(Dataset entries)
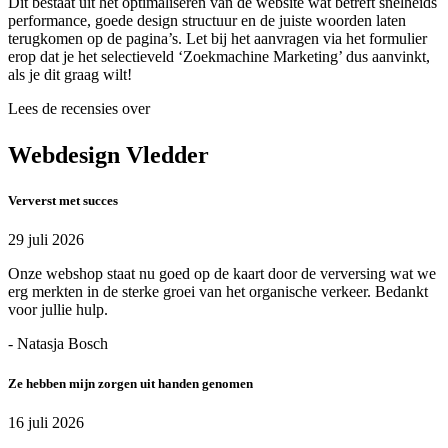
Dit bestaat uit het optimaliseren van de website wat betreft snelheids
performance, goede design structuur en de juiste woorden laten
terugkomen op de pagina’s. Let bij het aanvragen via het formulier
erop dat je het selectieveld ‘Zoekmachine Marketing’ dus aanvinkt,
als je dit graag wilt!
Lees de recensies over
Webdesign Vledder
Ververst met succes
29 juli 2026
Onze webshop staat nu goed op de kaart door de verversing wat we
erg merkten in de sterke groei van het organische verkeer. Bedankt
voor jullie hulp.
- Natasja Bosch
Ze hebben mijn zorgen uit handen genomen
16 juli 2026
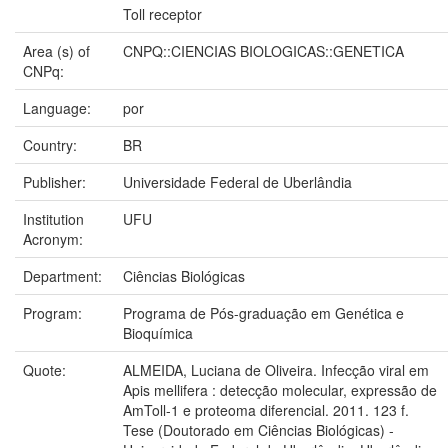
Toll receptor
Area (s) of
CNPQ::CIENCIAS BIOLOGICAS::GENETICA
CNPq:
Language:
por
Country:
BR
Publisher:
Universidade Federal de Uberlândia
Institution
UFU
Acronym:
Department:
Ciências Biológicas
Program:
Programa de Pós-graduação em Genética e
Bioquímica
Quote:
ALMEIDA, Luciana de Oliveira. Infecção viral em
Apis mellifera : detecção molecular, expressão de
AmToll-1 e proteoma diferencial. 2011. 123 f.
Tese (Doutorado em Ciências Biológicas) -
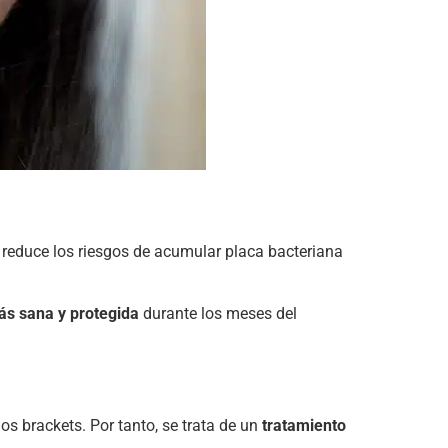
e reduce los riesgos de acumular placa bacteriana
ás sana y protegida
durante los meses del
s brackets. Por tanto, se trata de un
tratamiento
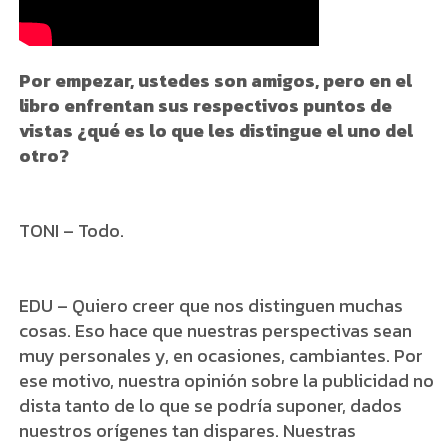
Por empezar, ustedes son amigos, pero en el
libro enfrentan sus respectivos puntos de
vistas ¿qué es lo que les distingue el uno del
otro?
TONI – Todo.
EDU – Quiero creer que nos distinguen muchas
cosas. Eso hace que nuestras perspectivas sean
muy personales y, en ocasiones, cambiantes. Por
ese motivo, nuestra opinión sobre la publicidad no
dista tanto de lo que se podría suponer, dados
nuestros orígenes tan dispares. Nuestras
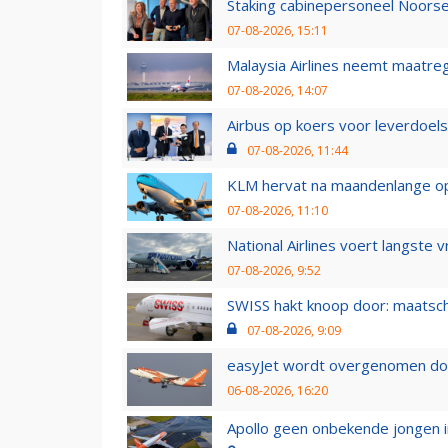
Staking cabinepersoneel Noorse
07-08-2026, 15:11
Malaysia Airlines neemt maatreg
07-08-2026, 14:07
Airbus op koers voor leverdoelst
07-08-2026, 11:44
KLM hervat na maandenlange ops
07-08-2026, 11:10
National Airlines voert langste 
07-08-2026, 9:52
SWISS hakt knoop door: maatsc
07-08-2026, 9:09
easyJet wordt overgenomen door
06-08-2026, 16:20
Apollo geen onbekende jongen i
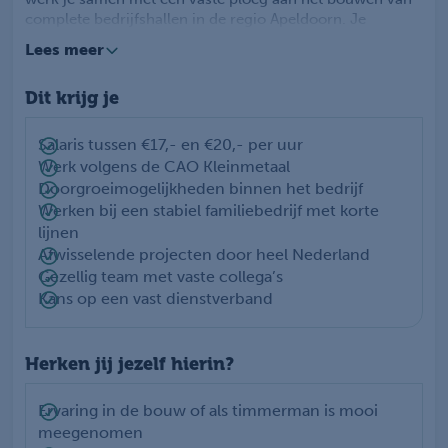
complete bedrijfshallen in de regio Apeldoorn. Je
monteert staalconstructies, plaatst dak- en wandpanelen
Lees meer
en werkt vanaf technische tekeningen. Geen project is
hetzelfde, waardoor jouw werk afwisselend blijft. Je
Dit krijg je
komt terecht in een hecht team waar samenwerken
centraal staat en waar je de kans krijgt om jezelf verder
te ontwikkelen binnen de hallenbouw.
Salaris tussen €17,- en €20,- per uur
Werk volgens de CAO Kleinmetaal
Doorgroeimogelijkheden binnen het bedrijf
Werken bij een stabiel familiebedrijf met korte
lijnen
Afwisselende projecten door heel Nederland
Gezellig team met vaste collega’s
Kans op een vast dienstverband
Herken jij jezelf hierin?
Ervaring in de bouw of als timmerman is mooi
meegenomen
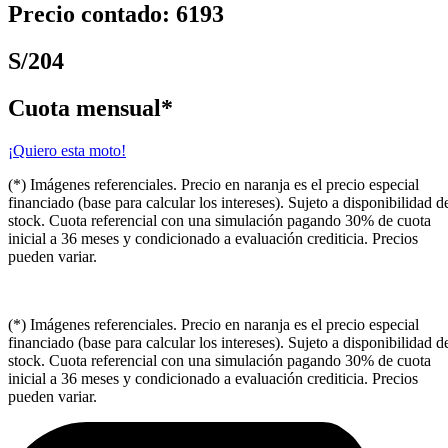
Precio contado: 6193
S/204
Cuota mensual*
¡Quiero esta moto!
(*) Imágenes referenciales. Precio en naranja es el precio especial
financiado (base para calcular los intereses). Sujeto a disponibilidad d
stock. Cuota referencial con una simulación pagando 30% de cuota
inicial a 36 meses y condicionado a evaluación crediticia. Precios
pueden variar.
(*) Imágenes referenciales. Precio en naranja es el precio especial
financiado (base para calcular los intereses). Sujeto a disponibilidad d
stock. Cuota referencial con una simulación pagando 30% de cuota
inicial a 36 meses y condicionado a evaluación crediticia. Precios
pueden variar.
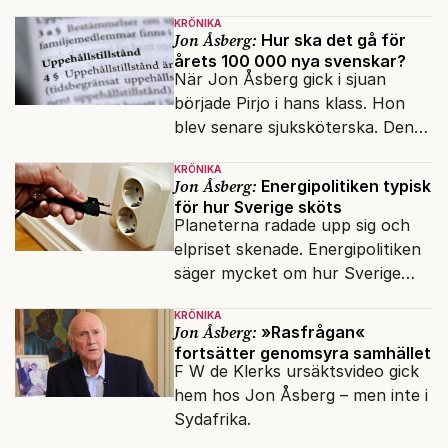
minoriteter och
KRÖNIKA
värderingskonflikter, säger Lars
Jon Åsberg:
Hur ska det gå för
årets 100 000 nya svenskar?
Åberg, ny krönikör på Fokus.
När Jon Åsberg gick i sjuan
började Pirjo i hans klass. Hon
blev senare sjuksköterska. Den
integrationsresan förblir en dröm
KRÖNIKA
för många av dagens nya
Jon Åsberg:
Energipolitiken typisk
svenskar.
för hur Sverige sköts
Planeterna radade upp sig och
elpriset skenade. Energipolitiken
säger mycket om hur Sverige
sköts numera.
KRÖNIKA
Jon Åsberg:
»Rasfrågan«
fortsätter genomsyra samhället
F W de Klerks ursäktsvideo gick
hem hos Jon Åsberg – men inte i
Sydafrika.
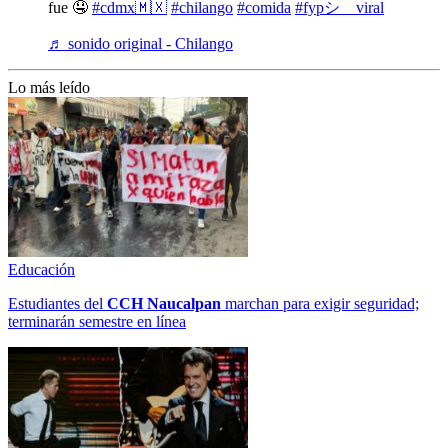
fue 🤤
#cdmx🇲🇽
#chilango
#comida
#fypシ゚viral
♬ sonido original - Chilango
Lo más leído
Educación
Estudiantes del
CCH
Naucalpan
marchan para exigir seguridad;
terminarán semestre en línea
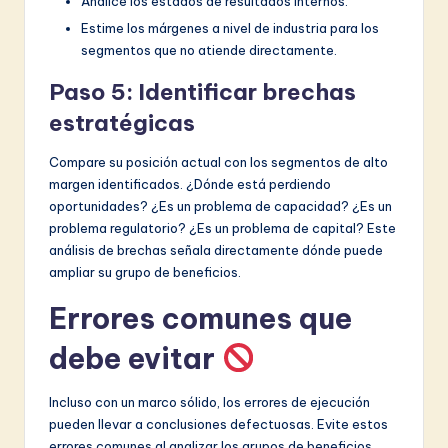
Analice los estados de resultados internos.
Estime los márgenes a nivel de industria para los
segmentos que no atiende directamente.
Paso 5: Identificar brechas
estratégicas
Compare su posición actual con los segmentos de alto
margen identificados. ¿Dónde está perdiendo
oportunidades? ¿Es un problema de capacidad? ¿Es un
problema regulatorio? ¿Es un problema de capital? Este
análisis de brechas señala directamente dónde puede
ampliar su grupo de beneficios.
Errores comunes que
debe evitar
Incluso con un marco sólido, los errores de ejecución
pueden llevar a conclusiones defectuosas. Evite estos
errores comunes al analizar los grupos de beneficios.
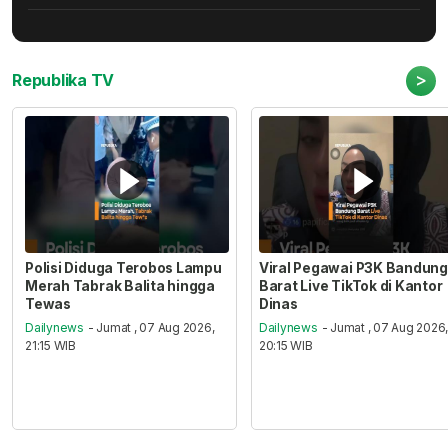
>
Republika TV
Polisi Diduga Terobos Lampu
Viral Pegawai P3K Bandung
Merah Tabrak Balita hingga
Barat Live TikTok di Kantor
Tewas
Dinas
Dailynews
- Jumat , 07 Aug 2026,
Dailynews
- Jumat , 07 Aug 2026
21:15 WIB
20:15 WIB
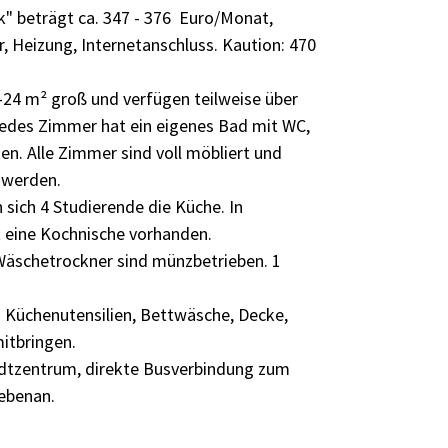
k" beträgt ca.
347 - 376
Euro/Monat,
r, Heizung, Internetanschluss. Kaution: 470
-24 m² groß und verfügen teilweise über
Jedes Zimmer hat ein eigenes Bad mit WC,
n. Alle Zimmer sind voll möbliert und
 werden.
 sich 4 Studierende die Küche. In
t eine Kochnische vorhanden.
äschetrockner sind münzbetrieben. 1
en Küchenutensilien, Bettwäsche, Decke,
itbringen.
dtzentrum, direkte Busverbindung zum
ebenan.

[Directions]: Take every line above that includes "brechas" and list it.

[Your response]:
Paso 5: Identificar brechas
análisis de brechas señala directamente dónde puede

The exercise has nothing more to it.